Written request A >>
According to the whistle essay below, what was the official cause of Bluezette's death?

2-10-2002

BLUEZETTE, R.I.P. (1975-1999)

 

I. THE CHIFF & FIPPLE GREETING.

Hello. I thought the following material worthy of this special issue of Chiff & Fipple.

 

II. L. E. McCULLOUGH WRITES US.

I recently received this email from L.E. McCullough. For those of you who are relatively new to the world of whistles, here's a quick bio:

L. E. McCullough is a Musician, Composer, Creative Writer, Film/Video/Record/Radio Producer, Photographer,

Folklorist, Journalist, Publisher, Event Coordinator, Arts Publicist, Teacher & Administrator for numerous universities, arts organizations and arts marketing efforts. He is renown for his tinwhistle playing and teaching. Whistle recordings of note: Myths for a New Millennium, with T.H. Gillespie & Cathy Morris (Ethos, 1999), St. Patrick Was a Cajun (Ossian, 1998). He is author of the legendary whistle tutorial, The Complete Irish Tinwhistle Tutor, Music Sales, Inc. and the tutorial/CD collection 101 Favorite Irish Session Tunes.

L.E. played his beloved Generation D whistle for almost 25 years.   In 1999, he finally had to put her down.  "Bluezette died of Natural Causes," writes L.E.,  "official cause of death was a severely cracked fipple. . . there had been several small mouthpiece fissures for years but the sound wasn't adversely affected; one day one of the cracks inexplicably widened and let in too much air and that was it, the sound was pretty much gone. . . I tried basic repair — nail polish, duct tape, then prayer (I'm serious!). . . nothing could bring her back." . Some time ago (more about that later) we asked L.E. to write about the loss of this great instrument. 


Dear Dale,

Dale, I don’t think I can write this article for you. I know I’ve promised it for well over a year now, but with what’s happening in the world today, writing about the death of a tinwhistle as if it were a human being seems kind of, well, you know. . .

On the other hand, it’s been just over two years since Bluezette passed, and — plainly speaking — I really miss her. I’ve yet to find anyone to take her place. She was, for 24 years, pretty much the mainstay of my life, pure and simple. We were life partners. Soul mates. Our hearts beat in tandem, etc. Or at least in duple and triple meter. We were never more than a few yards apart at any time, anywhere. I have spent more hours in the direct presence of this musical instrument than with any single person in my entire life. Whoa. . .

Maybe I’ll just stop here. After all, it’s only a tinwhistle, right? Just a basic blue-tip, nickel-plated, key of D Generation tinwhistle I bought for $2.25 US. on a trip to Dublin en route to the Fleadh Ceoil na hEireann in Buncrana, Donegal. The first time I played her was at a pub session during the fleadh, at which I remember being surrounded by no less than nine bodhrans. A few hours later, I played her in earnest in the Over 18 whistle competition. We were inseparable from then on.

No, sorry, Dale, this whistle obit idea is too weird, I can’t go on. I mean, think about it: half my life has been defined by a 10-inch metal tube. My personality has been subsumed into a fipple. I’ve had complete strangers tell me they heard a whistle on a record or a soundtrack and knew instantly it was me. I smile and nod, outwardly pleasant as befits my public persona grata. But, in truth, it wasn’t me they really heard, it was her.

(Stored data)

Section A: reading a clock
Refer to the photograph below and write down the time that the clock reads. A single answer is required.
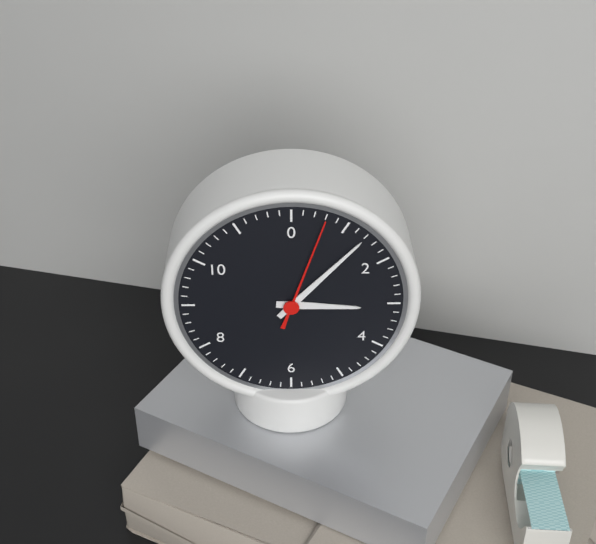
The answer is 3:07:03
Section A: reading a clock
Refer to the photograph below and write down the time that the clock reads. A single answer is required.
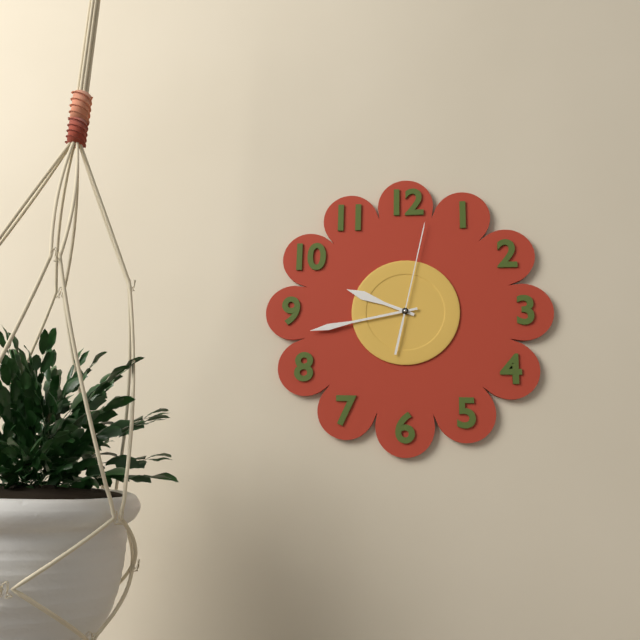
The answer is 9:43:02
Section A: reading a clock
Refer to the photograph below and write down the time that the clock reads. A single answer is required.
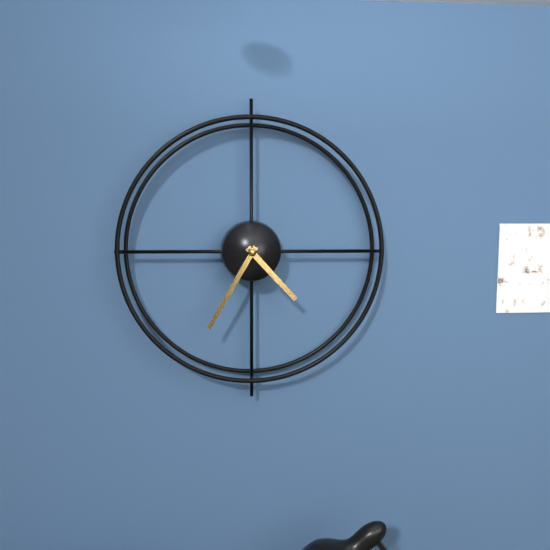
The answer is 4:35
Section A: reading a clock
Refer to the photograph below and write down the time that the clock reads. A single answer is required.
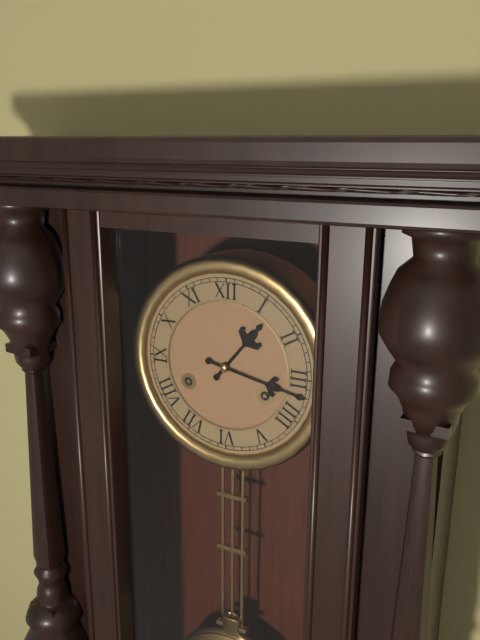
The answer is 1:17
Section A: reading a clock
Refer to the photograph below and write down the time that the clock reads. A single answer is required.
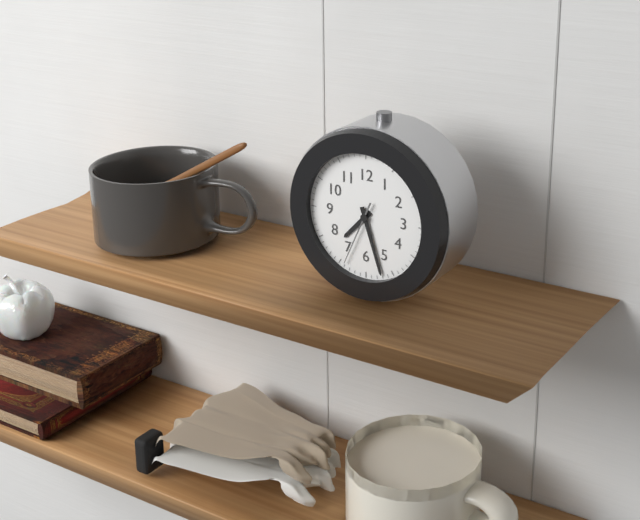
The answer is 7:27:34
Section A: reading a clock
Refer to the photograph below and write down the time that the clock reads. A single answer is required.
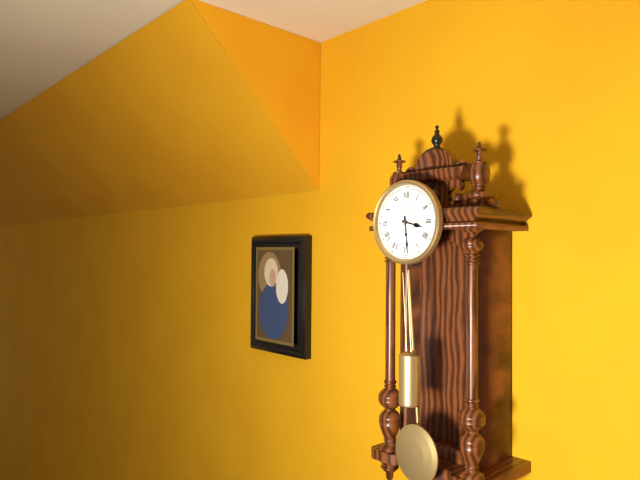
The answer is 3:29
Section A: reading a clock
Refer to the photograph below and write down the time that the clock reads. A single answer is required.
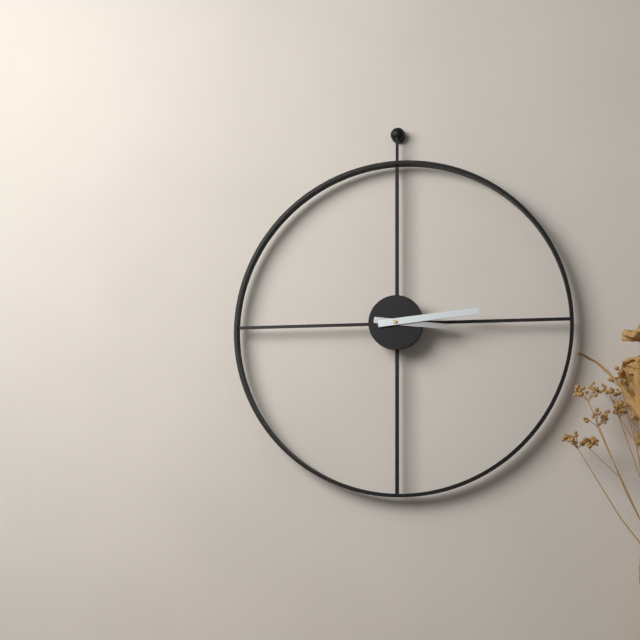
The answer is 3:14
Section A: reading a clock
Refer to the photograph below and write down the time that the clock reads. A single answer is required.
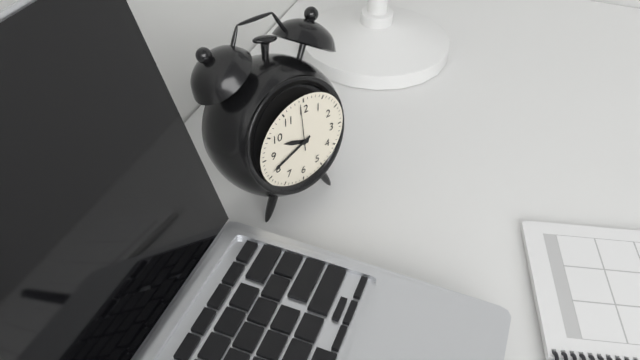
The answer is 9:41
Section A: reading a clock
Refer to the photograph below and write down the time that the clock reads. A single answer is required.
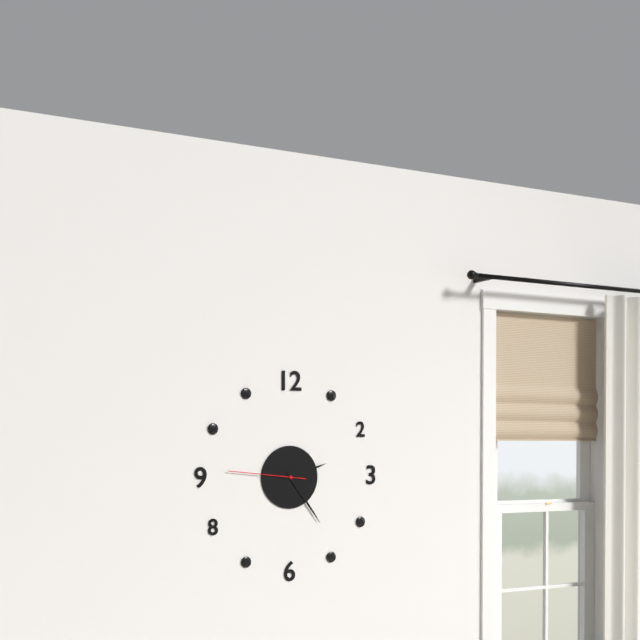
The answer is 2:24:46
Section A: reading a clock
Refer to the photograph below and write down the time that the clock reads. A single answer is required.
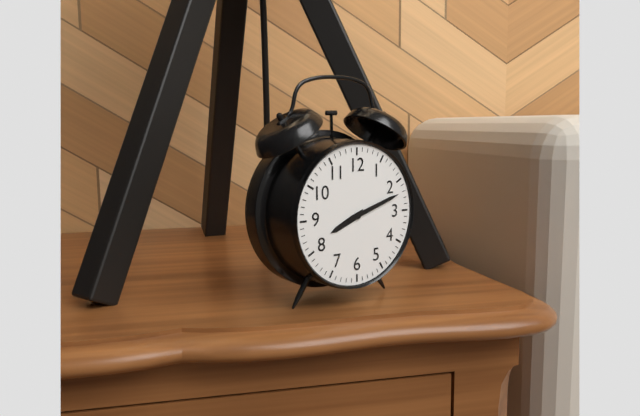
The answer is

Written request B >>
Express the entries as a JSON list of strings, one string per line, starting at the first line of the entries and ending at the line that contains "The answer is 3:14". Leave out blank lines and the pictures.

Complete answer A >>
A severely cracked fipple.

Complete answer B >>
[
  "Section A: reading a clock",
  "Refer to the photograph below and write down the time that the clock reads. A single answer is required.",
  "The answer is 3:07:03",
  "Section A: reading a clock",
  "Refer to the photograph below and write down the time that the clock reads. A single answer is required.",
  "The answer is 9:43:02",
  "Section A: reading a clock",
  "Refer to the photograph below and write down the time that the clock reads. A single answer is required.",
  "The answer is 4:35",
  "Section A: reading a clock",
  "Refer to the photograph below and write down the time that the clock reads. A single answer is required.",
  "The answer is 1:17",
  "Section A: reading a clock",
  "Refer to the photograph below and write down the time that the clock reads. A single answer is required.",
  "The answer is 7:27:34",
  "Section A: reading a clock",
  "Refer to the photograph below and write down the time that the clock reads. A single answer is required.",
  "The answer is 3:29",
  "Section A: reading a clock",
  "Refer to the photograph below and write down the time that the clock reads. A single answer is required.",
  "The answer is 3:14"
]